Crusing is still a deal. That was the message this morning at Seatrade, an annual industry get-together where the CEOs of major cruise lines deliver their "state of the union'' panel.

As proof, Stein Kruse, president of Holland America Line, said he recently looked at cruise brochures from the 1980s, the 1990s and today. Prices for a week-long cruise have remained about the same, he noted -- and that's without adjusting for inflation and other factors.

In real terms, that means the price of cruising has gotten cheaper. (These days, you can often get a Caribbean cruise for about $100 per person per day. European cruises cost a little more, but your costs are set in U.S. dollars -- a bonus at a time that exchange rates are plummeting daily.)

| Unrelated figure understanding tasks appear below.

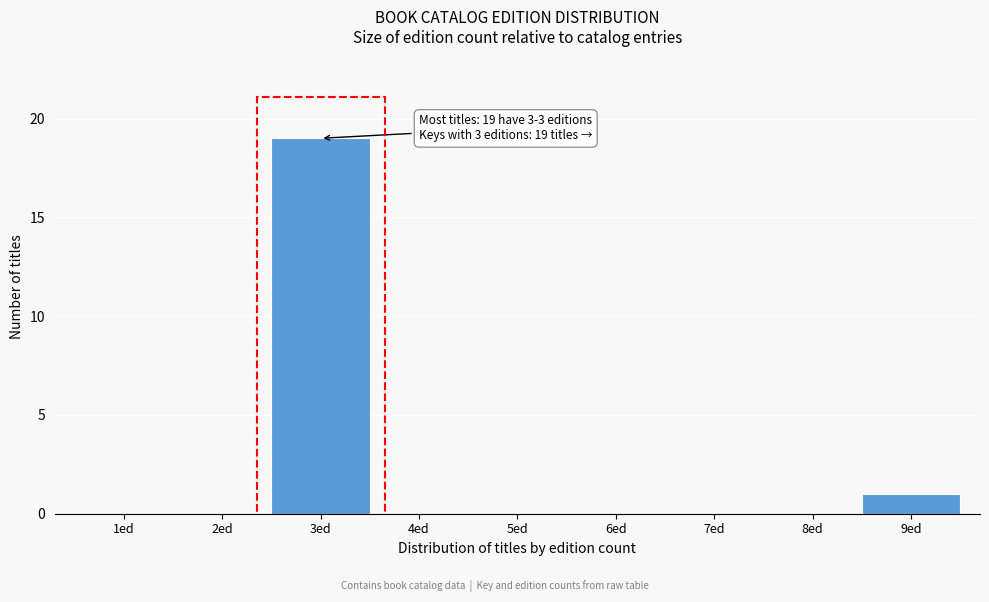

Reading left to right, list all the values displayed in this chart.

1ed=0	2ed=0	3ed=19	4ed=0	5ed=0	6ed=0	7ed=0	8ed=0	9ed=1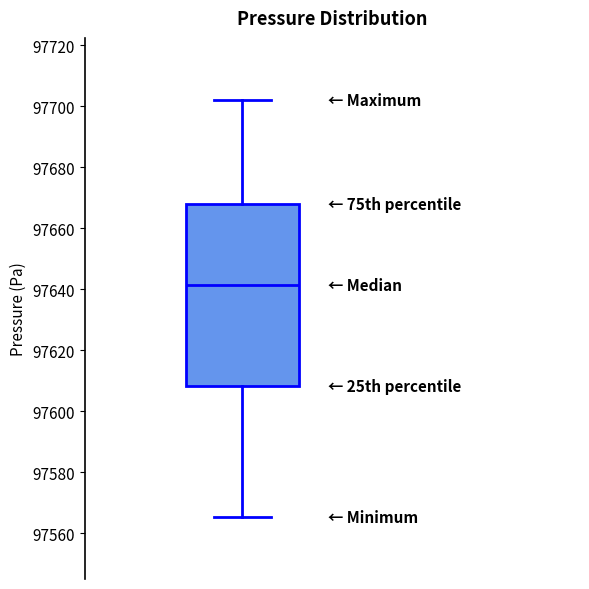

Transcribe this box plot: give where the median line is, the range the box spans, and where the two whiskers end, as read against the y-axis. The values are not printed on the chart, so give them approximately, as read against the axis.

median 97642, box 97608 to 97668, whiskers 97566 to 97702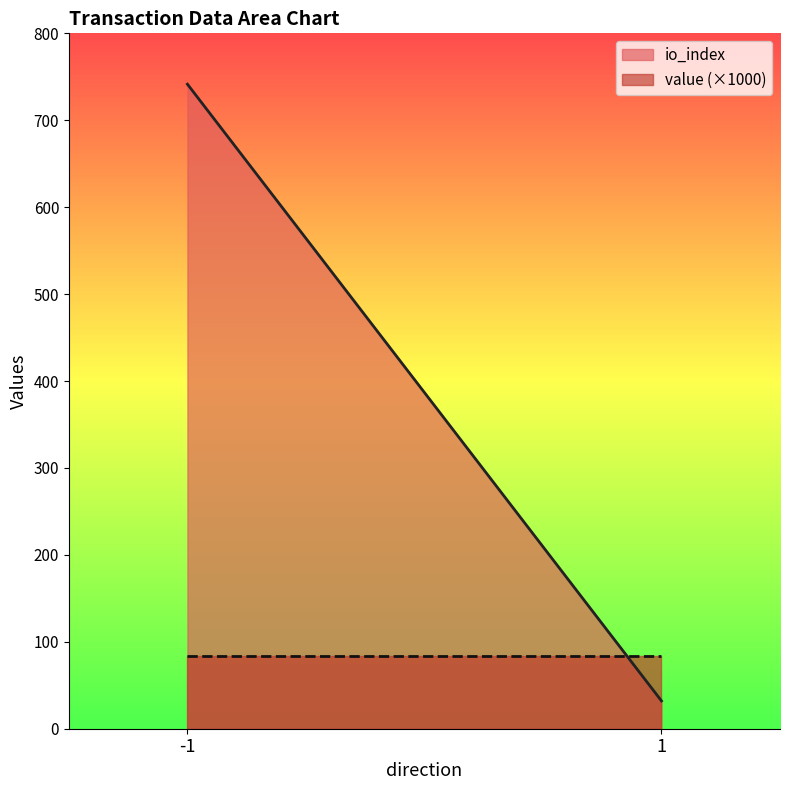

What are all the series names shown in the legend?

io_index, value (×1000)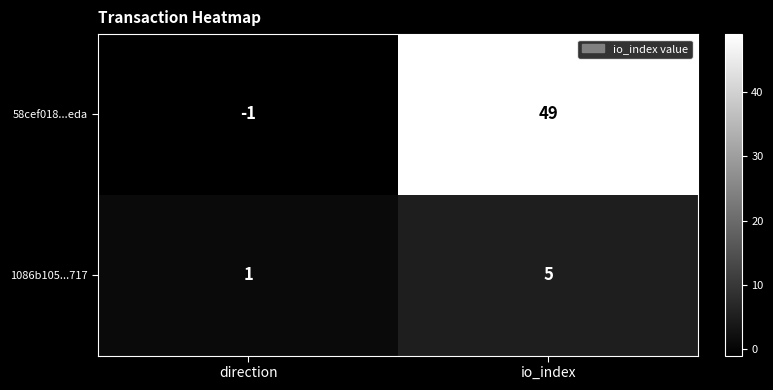

Which category has the highest value in the 58cef018...eda series?

io_index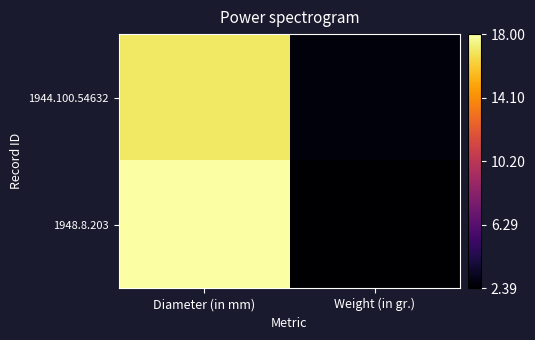

Reading left to right, what are all the values shown in this chart?

1944.100.54632: Diameter (in mm)=17.0	Weight (in gr.)=2.7
1948.8.203: Diameter (in mm)=18.0	Weight (in gr.)=2.4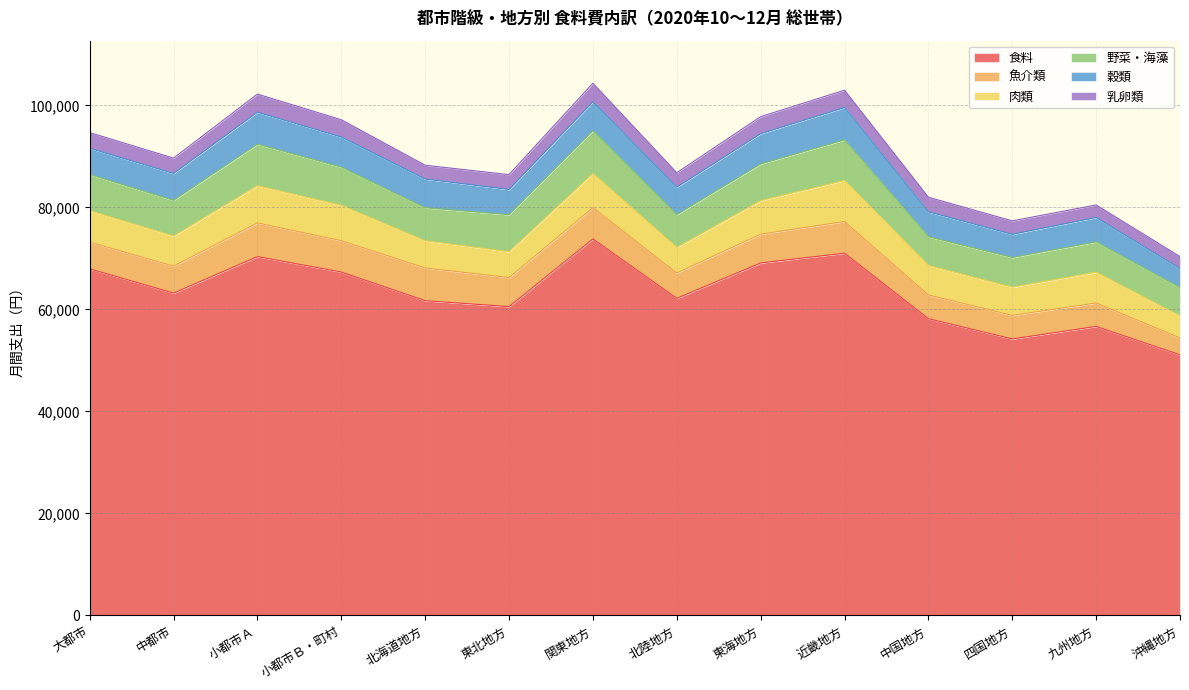

At which label does 穀類 reach its minimum?

沖縄地方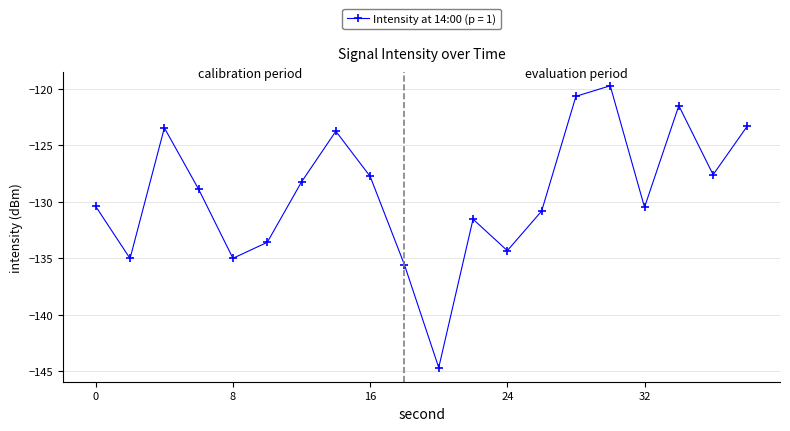

What is the maximum value shown in the chart?

-119.7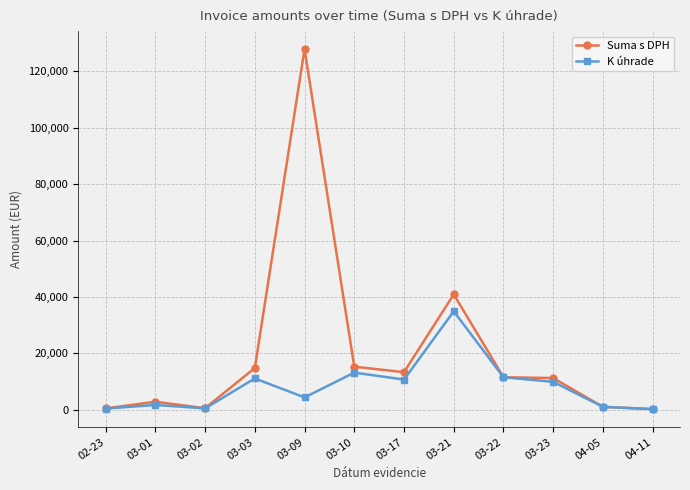

At which label does Suma s DPH reach its peak?

03-09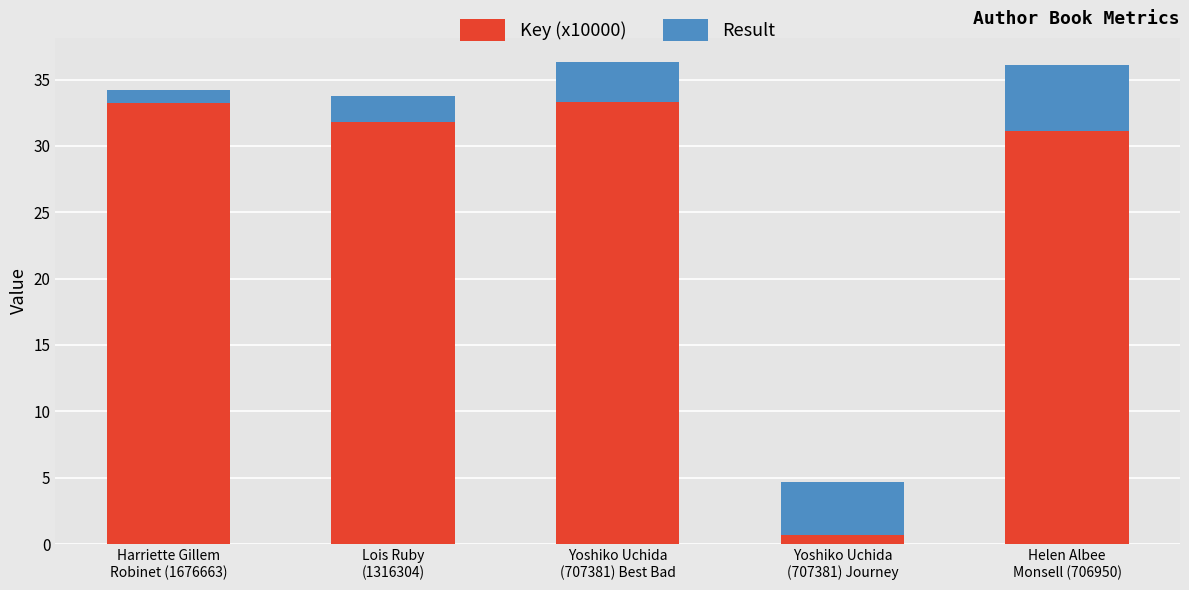

Count the number of categories in the chart.

5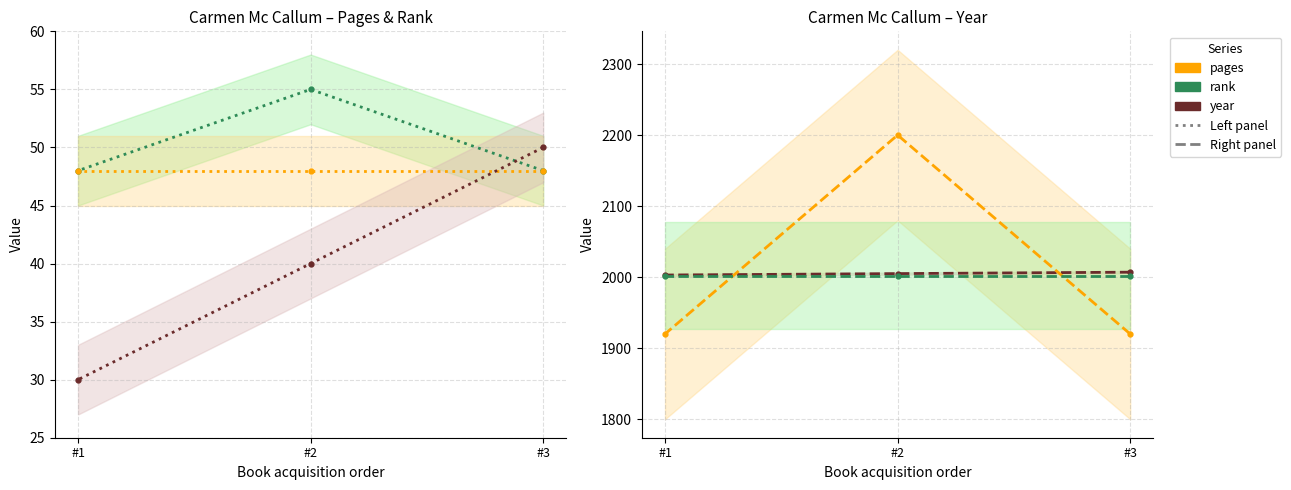

What is the highest value of the year (scaled) series?

50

The relative value of a cruise that includes food, lodging and transportation from port to port is one reason that cruise executives remain bullish on their industry, despite the economic slump. About 12.8 million passengers are expected to sail in 2008 on the major lines that are members of the Cruise Lines International Association -- about 200,000 more than in 2007.

Member cruise lines will introduce 36 new ships by 2012, reported Dan Hanrahan, president of Celebrity/Azamara cruises and chief of CLIA's marketing committee. Put them all end-to-end, and they'd stretch six miles long, he said.